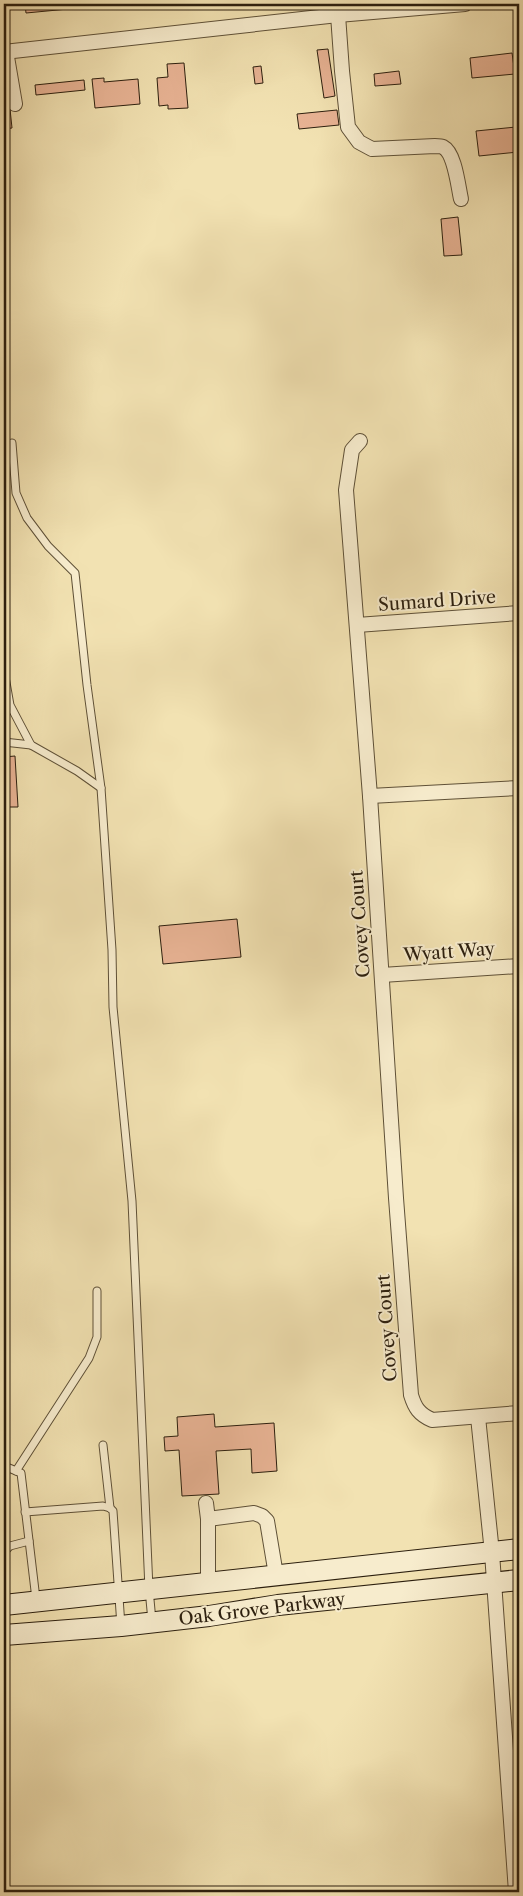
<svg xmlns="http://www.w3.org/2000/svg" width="523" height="1896" font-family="'Libre Caslon Text',serif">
	<rect width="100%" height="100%" fill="#f2e2b2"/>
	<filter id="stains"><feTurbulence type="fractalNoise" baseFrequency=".004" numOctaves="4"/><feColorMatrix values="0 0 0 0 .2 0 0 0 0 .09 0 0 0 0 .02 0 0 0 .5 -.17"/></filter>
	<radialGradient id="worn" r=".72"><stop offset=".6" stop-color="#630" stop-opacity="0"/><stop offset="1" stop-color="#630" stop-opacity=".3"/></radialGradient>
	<g fill="#e8b394" stroke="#2c1f0e">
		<polygon points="25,4 67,4 68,9 26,13"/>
		<polygon points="328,49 335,96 324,98 317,50"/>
		<polygon points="512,53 515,74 472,78 470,58"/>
		<polygon points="184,63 188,108 168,109 168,105 159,106 157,78 168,77 167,64"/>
		<polygon points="261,66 263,83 255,84 253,67"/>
		<polygon points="399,71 401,84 375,86 374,74"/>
		<polygon points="104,78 104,82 138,79 140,104 95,108 92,79"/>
		<polygon points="84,80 85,90 36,95 35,85"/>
		<polygon points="4,109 10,109 12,128 4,129"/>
		<polygon points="337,110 339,125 299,129 297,114"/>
		<polygon points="516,127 518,152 479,156 476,131"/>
		<polygon points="458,217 462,255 444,256 441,219"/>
		<polygon points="15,756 18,807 7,807 6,795 4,795 4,785 6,785 4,757"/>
		<polygon points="237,919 241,957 163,964 159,926"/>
		<polygon points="214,1414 215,1427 274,1423 277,1471 252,1473 251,1449 216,1451 219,1494 182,1496 179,1450 165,1451 164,1437 178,1436 177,1417"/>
	</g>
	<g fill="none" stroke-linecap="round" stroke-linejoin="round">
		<defs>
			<g id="lane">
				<polyline points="12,443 16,493 27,518 48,546 75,573 87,685 101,788 112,950 113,1007 132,1201 149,1589 152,1621"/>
				<polyline points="4,671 10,705 31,745 77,771 101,788"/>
				<polyline points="4,742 31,745"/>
				<polyline points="103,1445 110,1508"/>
				<polyline points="4,1468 9,1468 21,1473 36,1599"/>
				<polyline points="16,1471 89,1358 97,1337 97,1291"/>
				<polyline points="25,1512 103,1506 110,1508 113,1511 121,1626"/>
				<polyline points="4,1552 10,1546 29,1541"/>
			</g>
			<g id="street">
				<path d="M 338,15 L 342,71 L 348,127 L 359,142 L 372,149 L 435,146 C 438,146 441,146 443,147 C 455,153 458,186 461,199"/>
				<polyline points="6,51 15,104"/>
				<polyline points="4,52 338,15 465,4"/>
				<path d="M 360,441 L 352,450 L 346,490 L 370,796 L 396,1198 L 411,1395 C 415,1408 419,1414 432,1420 L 519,1413"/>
				<polyline points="357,625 519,613"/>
				<polyline points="370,796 519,788"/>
				<polyline points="382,975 519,966"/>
				<polyline points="478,1417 492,1553 516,1892"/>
				<polyline points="206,1503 208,1519 208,1583"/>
				<polyline points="208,1519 254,1513 262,1516 267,1521 276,1575"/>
			</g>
			<g id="secondary">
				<polyline points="4,1605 519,1549"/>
				<polyline points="4,1635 121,1626 209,1616 278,1605 519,1580"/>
			</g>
		</defs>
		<use href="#lane" stroke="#5e5037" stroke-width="9"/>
		<use href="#street" stroke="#5e5037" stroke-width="16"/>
		<use href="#secondary" stroke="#2c1f0e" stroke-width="22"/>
		<use href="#lane" stroke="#f7eccd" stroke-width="7"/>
		<use href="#street" stroke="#f7eccd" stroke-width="14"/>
		<use href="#secondary" stroke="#f7eccd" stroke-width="20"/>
	</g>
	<g text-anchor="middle" stroke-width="4" stroke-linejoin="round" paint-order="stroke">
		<g font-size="18" fill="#2c1f0e" stroke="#f7eccd">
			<text transform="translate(437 601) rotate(-4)" y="6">Sumard Drive</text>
			<text transform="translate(360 924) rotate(-94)" y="6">Covey Court</text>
			<text transform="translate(449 952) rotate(-4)" y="6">Wyatt Way</text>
			<text transform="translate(387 1328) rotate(-94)" y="6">Covey Court</text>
			<text transform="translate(262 1609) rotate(-7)" y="6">Oak Grove Parkway</text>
		</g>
	</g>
	<rect width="523" height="1896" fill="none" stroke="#f2e2b2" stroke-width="20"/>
	<rect x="5" y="5" width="513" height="1886" fill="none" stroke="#2c1f0e" stroke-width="2.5"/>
	<rect x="10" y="10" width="503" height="1876" fill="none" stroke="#2c1f0e"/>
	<rect width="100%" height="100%" filter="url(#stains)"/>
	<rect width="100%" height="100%" fill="url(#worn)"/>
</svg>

*What is required*.
The answer must be an exact reproduction of the records, with every picture left out.

*Output below*.
<svg xmlns="http://www.w3.org/2000/svg" width="523" height="1896" font-family="'Libre Caslon Text',serif">
	<rect width="100%" height="100%" fill="#f2e2b2"/>
	<filter id="stains"><feTurbulence type="fractalNoise" baseFrequency=".004" numOctaves="4"/><feColorMatrix values="0 0 0 0 .2 0 0 0 0 .09 0 0 0 0 .02 0 0 0 .5 -.17"/></filter>
	<radialGradient id="worn" r=".72"><stop offset=".6" stop-color="#630" stop-opacity="0"/><stop offset="1" stop-color="#630" stop-opacity=".3"/></radialGradient>
	<g fill="#e8b394" stroke="#2c1f0e">
		<polygon points="25,4 67,4 68,9 26,13"/>
		<polygon points="328,49 335,96 324,98 317,50"/>
		<polygon points="512,53 515,74 472,78 470,58"/>
		<polygon points="184,63 188,108 168,109 168,105 159,106 157,78 168,77 167,64"/>
		<polygon points="261,66 263,83 255,84 253,67"/>
		<polygon points="399,71 401,84 375,86 374,74"/>
		<polygon points="104,78 104,82 138,79 140,104 95,108 92,79"/>
		<polygon points="84,80 85,90 36,95 35,85"/>
		<polygon points="4,109 10,109 12,128 4,129"/>
		<polygon points="337,110 339,125 299,129 297,114"/>
		<polygon points="516,127 518,152 479,156 476,131"/>
		<polygon points="458,217 462,255 444,256 441,219"/>
		<polygon points="15,756 18,807 7,807 6,795 4,795 4,785 6,785 4,757"/>
		<polygon points="237,919 241,957 163,964 159,926"/>
		<polygon points="214,1414 215,1427 274,1423 277,1471 252,1473 251,1449 216,1451 219,1494 182,1496 179,1450 165,1451 164,1437 178,1436 177,1417"/>
	</g>
	<g fill="none" stroke-linecap="round" stroke-linejoin="round">
		<defs>
			<g id="lane">
				<polyline points="12,443 16,493 27,518 48,546 75,573 87,685 101,788 112,950 113,1007 132,1201 149,1589 152,1621"/>
				<polyline points="4,671 10,705 31,745 77,771 101,788"/>
				<polyline points="4,742 31,745"/>
				<polyline points="103,1445 110,1508"/>
				<polyline points="4,1468 9,1468 21,1473 36,1599"/>
				<polyline points="16,1471 89,1358 97,1337 97,1291"/>
				<polyline points="25,1512 103,1506 110,1508 113,1511 121,1626"/>
				<polyline points="4,1552 10,1546 29,1541"/>
			</g>
			<g id="street">
				<path d="M 338,15 L 342,71 L 348,127 L 359,142 L 372,149 L 435,146 C 438,146 441,146 443,147 C 455,153 458,186 461,199"/>
				<polyline points="6,51 15,104"/>
				<polyline points="4,52 338,15 465,4"/>
				<path d="M 360,441 L 352,450 L 346,490 L 370,796 L 396,1198 L 411,1395 C 415,1408 419,1414 432,1420 L 519,1413"/>
				<polyline points="357,625 519,613"/>
				<polyline points="370,796 519,788"/>
				<polyline points="382,975 519,966"/>
				<polyline points="478,1417 492,1553 516,1892"/>
				<polyline points="206,1503 208,1519 208,1583"/>
				<polyline points="208,1519 254,1513 262,1516 267,1521 276,1575"/>
			</g>
			<g id="secondary">
				<polyline points="4,1605 519,1549"/>
				<polyline points="4,1635 121,1626 209,1616 278,1605 519,1580"/>
			</g>
		</defs>
		<use href="#lane" stroke="#5e5037" stroke-width="9"/>
		<use href="#street" stroke="#5e5037" stroke-width="16"/>
		<use href="#secondary" stroke="#2c1f0e" stroke-width="22"/>
		<use href="#lane" stroke="#f7eccd" stroke-width="7"/>
		<use href="#street" stroke="#f7eccd" stroke-width="14"/>
		<use href="#secondary" stroke="#f7eccd" stroke-width="20"/>
	</g>
	<g text-anchor="middle" stroke-width="4" stroke-linejoin="round" paint-order="stroke">
		<g font-size="18" fill="#2c1f0e" stroke="#f7eccd">
			<text transform="translate(437 601) rotate(-4)" y="6">Sumard Drive</text>
			<text transform="translate(360 924) rotate(-94)" y="6">Covey Court</text>
			<text transform="translate(449 952) rotate(-4)" y="6">Wyatt Way</text>
			<text transform="translate(387 1328) rotate(-94)" y="6">Covey Court</text>
			<text transform="translate(262 1609) rotate(-7)" y="6">Oak Grove Parkway</text>
		</g>
	</g>
	<rect width="523" height="1896" fill="none" stroke="#f2e2b2" stroke-width="20"/>
	<rect x="5" y="5" width="513" height="1886" fill="none" stroke="#2c1f0e" stroke-width="2.5"/>
	<rect x="10" y="10" width="503" height="1876" fill="none" stroke="#2c1f0e"/>
	<rect width="100%" height="100%" filter="url(#stains)"/>
	<rect width="100%" height="100%" fill="url(#worn)"/>
</svg>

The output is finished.